Many right-wing Tories have never warmed to the Coalition and suspect Mr Cameron would rather depend on the Lib Dems for a Commons majority than the critics on his own backbenches. The signals from some in the Cameron camp may be designed to dispel that idea.
Lynton Crosby, the Tories’ Australian election strategist, has urged Mr Cameron to show he is hungry for a Tory victory rather than “playing for a draw”. With the electoral arithmetic stacked against the Tories, they are keen to turn next year’s contest into a “straight choice” between Mr Cameron and Ed Miliband. Limiting speculation about a coalition would help that cause.

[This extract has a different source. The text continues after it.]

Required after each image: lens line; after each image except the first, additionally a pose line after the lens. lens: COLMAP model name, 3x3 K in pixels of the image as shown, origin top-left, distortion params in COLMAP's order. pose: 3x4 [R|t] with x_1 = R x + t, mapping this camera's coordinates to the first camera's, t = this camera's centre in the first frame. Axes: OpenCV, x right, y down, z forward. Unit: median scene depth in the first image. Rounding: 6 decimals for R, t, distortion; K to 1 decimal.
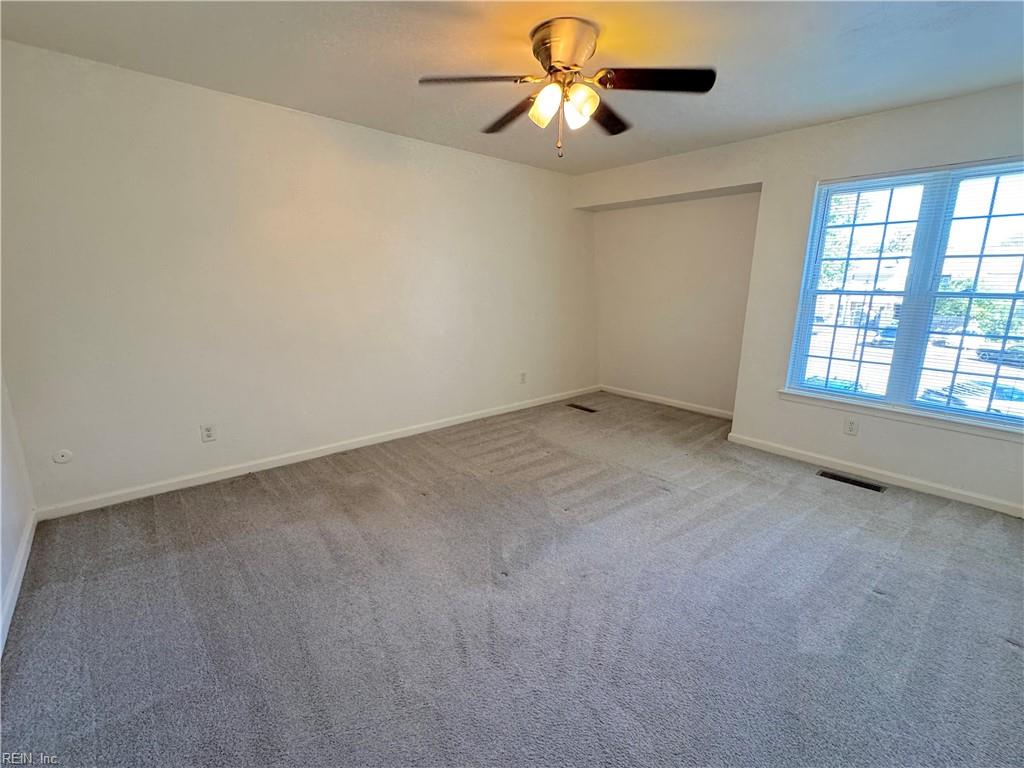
lens RADIAL K [[459.8, 0, 511.2], [0, 459.8, 379.5], [0, 0, 1]] dist [-0.002965, 0.000243]
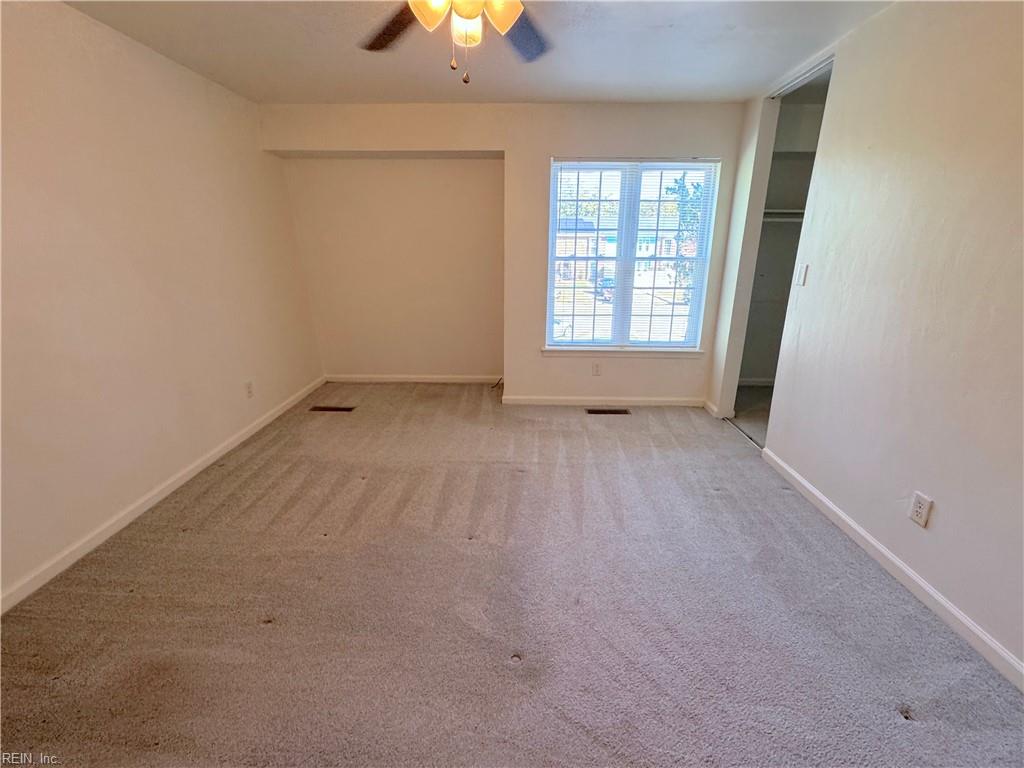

But Tory MPs reacted with scepticism to the smoke signals that Mr Cameron would avoid another coalition. One senior backbencher told The Independent: “This is a pathetic and transparent attempt to reassure the Tory right and pretend that Cameron is ‘one of us’ after all. It won’t convince anyone. We know he would rather be in coalition with the Lib Dems than the Tory right. The difficulties we would cause him would make his troubles with the Lib Dems look like the teddy bears’ picnic.”
Moderate Tories warned that a “no coalition” manifesto pledge could repel floating voters as it would look like Mr Cameron had abandoned his attempt to “detoxify” his party.
Mr Clegg would press for a second full-scale coalition if the Tories remained the largest party in a hung parliament, rather than a looser “confidence and supply” arrangement in which the Lib Dems would back the Tories in key Commons votes but would not serve as ministers.
“We have shown since 2010 that coalition works,” said a senior Lib Dem source. “It is not for the politicians to decide the outcome of the next election but for the British people. In the event of a hung parliament, the Lib Dems would seek to do our duty in again providing the strong and stable government the country needs.”
When senior civil servants turn their minds to post-election scenarios, they are expected to devote more time to preparing for a minority government than they did in 2010. Lord Gus O’Donnell, who was Cabinet Secretary at the last election, told MPs this month: “ We didn’t do much work on minority government, a confidence and supply arrangement; we did a little bit. You can imagine that being a more attractive prospect [in 2015] because last time... we were in a recession and it was clear you were going to have to make some really tough decisions on the deficit. This time round the economy is in a recovery stage.”
Lord O’Donnell raised the intriguing prospect of the largest party engineering a Commons vote of no confidence against itself to trigger a second election after 12-18 months. That party would also need the backing of another group of MPs. Under the Fixed-term Parliaments Act introduced by the present Government, the votes of two thirds of MPs are needed to cut short a five-year parliament.
There are growing tensions between the Tories and Lib Dems and signs that the Coalition is running out of steam. With tricky policy decisions deferred until after next year’s election, some Lib Dem MPs believe it would be difficult to make another Lib-Con coalition work. Private contacts between senior Labour and Lib Dem figures have increased markedly in recent months. But the voters, not the politicians, will decide the most likely combination in a hung parliament.